UPDATE 2014-07-02: Adaptors are not really evil. We are currently developing both Connectors and Adaptors. The point of these articles is to help you draw your own conclusions. : )
Previously I discussed the Plexi Adaptor framework for the Google Search Appliance. Adaptors can provide a simple and elegant way to index a content repository. An Adaptor sits in front of a repository, making it behave like a web site from the GSA’s perspective. This off-loads the state-management and queue-management to the GSA’s built-in web crawler, simplifying the implementation.
But I mentioned that I was leery of Adaptors. I have written dozens of connectors and I like the control that the Connector Manager framework affords. I have written Connectors that do not seem transferable to the Adaptor methodology. I would like to discuss a few reasons that I am not completely letting go of Connectors.
Change Detection
When I implement connectors with complex hierarchical ACL’s or that require joining multiple database tables, I often have to track the state of multiple objects to do change detection. For example, the ACLs in our Atlassian JIRA Connector take into consideration various objects, including the Project, Permission Schemes, Issue Schemes and Custom Attributes, to compute the ACL for a single Issue. Changes could occur in any of these objects, with ripple effects throughout the entire repository. Implementing stateless change-detection with a Retriever would be very difficult because these permission objects, and the complex interactions between them, do not have timestamps to reveal modifications. Instead, we store a snapshot of the permissions for each object in our Connector, and that allows us to quickly check for even subtle changes to the permissions.

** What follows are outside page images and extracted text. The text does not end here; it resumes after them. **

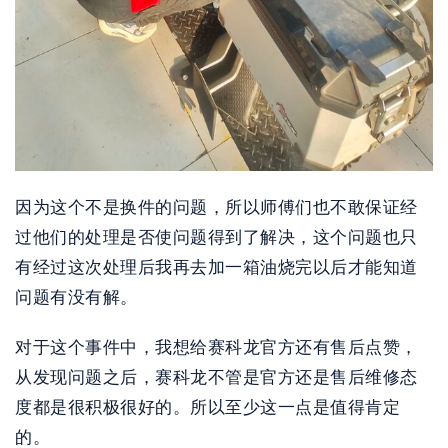
因为这个不是换件的问题，所以师傅们也不敢保证经
过他们的处理是否使问题得到了解决，这个问题也只
有经过这次处理后我再去加一箱油烧完以后才能知道
问题有没有解。
对于这个事件中，我想给赛科龙官方还有售后点赞，
从发现问题之后，赛科龙不管是官方还是售后维修态
度都是很积极很好的。所以至少这一点是值得肯定
的。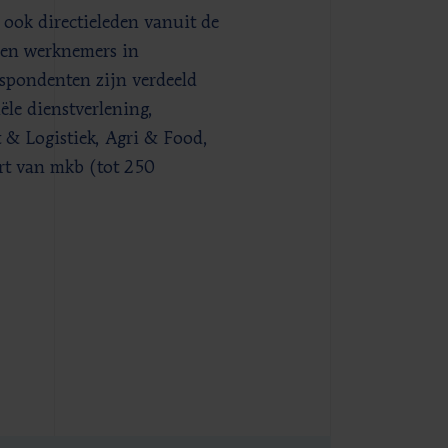
 ook directieleden vanuit de
oen werknemers in
spondenten zijn verdeeld
ële dienstverlening,
 & Logistiek, Agri & Food,
rt van mkb (tot 250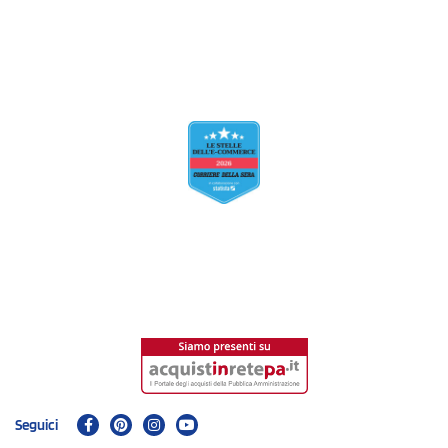
Seguici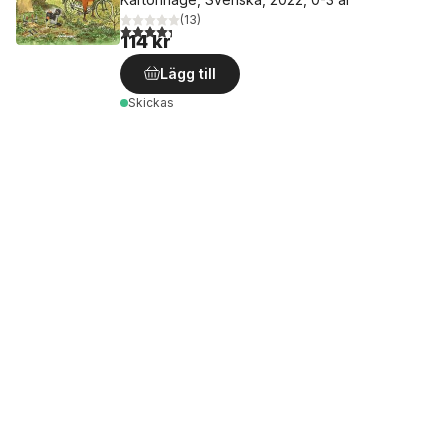
(
13
)
4,3
utav 5 stjärnor. Totalt antal röster:
114 kr
Lägg till
Skickas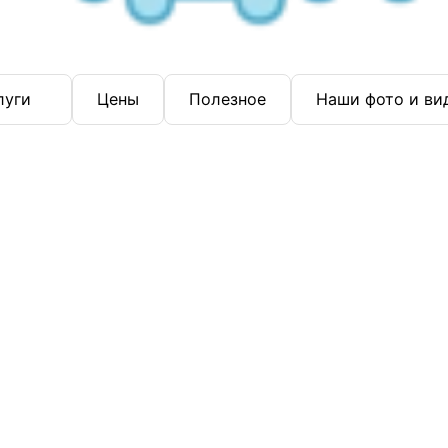
луги
Цены
Полезное
Наши фото и ви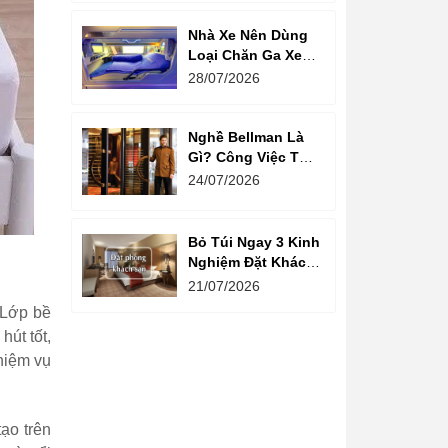
Nhà Xe Nên Dùng
Loại Chăn Ga Xe
Giường Nằm Nào?
28/07/2026
Nghề Bellman Là
Gì? Công Việc Thú
Vị Phía Sau Cánh
24/07/2026
Cửa Khách Sạn
Bỏ Túi Ngay 3 Kinh
Nghiệm Đặt Khách
Sạn Giá Rẻ Cho
21/07/2026
Mùa Du Lịch
 Lớp bề
út tốt,
hiệm vụ
ạo trên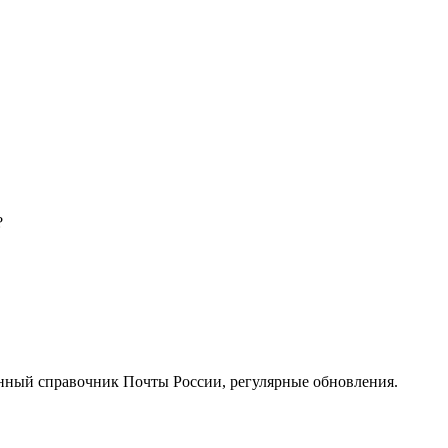
?
нный справочник Почты России, регулярные обновления.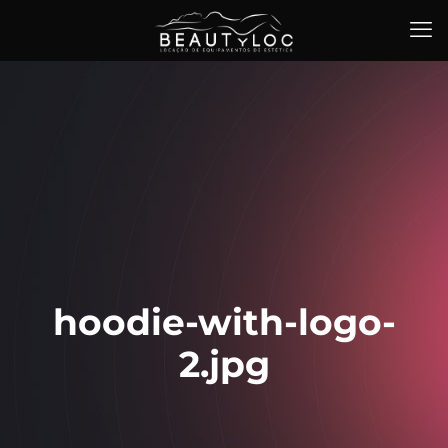
hoodie-with-logo-
2.jpg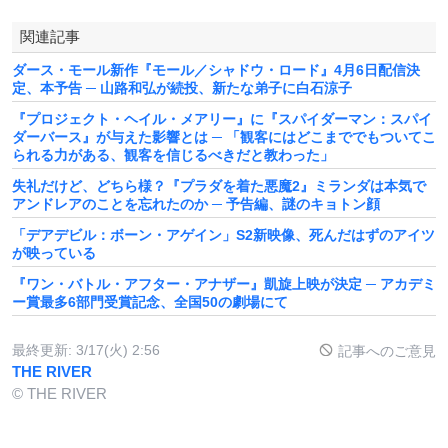
関連記事
ダース・モール新作『モール／シャドウ・ロード』4月6日配信決
定、本予告 ─ 山路和弘が続投、新たな弟子に白石涼子
『プロジェクト・ヘイル・メアリー』に『スパイダーマン：スパイ
ダーバース』が与えた影響とは ─ 「観客にはどこまででもついてこ
られる力がある、観客を信じるべきだと教わった」
失礼だけど、どちら様？『プラダを着た悪魔2』ミランダは本気で
アンドレアのことを忘れたのか ─ 予告編、謎のキョトン顔
「デアデビル：ボーン・アゲイン」S2新映像、死んだはずのアイツ
が映っている
『ワン・バトル・アフター・アナザー』凱旋上映が決定 ─ アカデミ
ー賞最多6部門受賞記念、全国50の劇場にて
最終更新:
3/17(火) 2:56
記事へのご意見
THE RIVER
© THE RIVER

There is nothing that prevents an Adaptor from storing this kind of state information, but it goes against the recommended design.
Sequential Iteration
Some API’s, like the Seedlist API used in IBM WCM, Quickr and Connections, are designed to be iterated sequentially. There is no way to jump back to an arbitrary item after it has been retrieved. While the Seedlist API would make the Lister interface easy to implement, it would make the Retriever interface much more difficult. Entirely different API’s would have to be used to retrieve data for a specific item on demand, which is wasteful, since all the data was present in the initial Seedlist responses.
I have run across several applications that have this sort of firehose API, where you are pushed or pull all incremental changes as they occur. This is a natural fit for a traditional Connector, where metadata, content, and ACLs are all pushed to the GSA simultaneously. Our IBM Connectors retrieve the items from each incremental Seedlist response, and then deliver them in their entirety to the GSA according to the batch size dictated by the Connect Manager. There is a little added complexity here, because the Seedlist pagination does not always match the traversal cycle and batch size, but we developed a buffer mechanism that makes this a non-issue.
API Quotas
Some API’s, like Salesforce.com or JIVE, have quotas that can be exceeded or incur additional cost. Like the problem with sequential iteration, being able to fetch all of the information at one time can reduce the number of API calls to the application (note: the same problem can affect database connectors – running one large query vs. many small queries). With a Lister/Retriever, we have to make one API call to retrieve the list of records, and then at least one additional query for every record when the Retriever is invoked. And if the Lister does not use the crawl-once feature so it can push its own incremental updates, then additional API calls we be used for every subsequent recrawl of every single item, at the GSA’s discretion.
With a traditional connector, like our Salesforce.com Connector, we can run a query that will retrieve all of the metadata and content for hundreds of items at a time in a single API call. The same is true for incremental updates. (note: I am ignoring the fact that for large numbers of items or updates, we might have to make multiple API calls to fetch them all)
Many of our connectors push the limits of what can be retrieved in a single API call or a single SQL query, but the performance benefits are huge — for both traversal and change detection.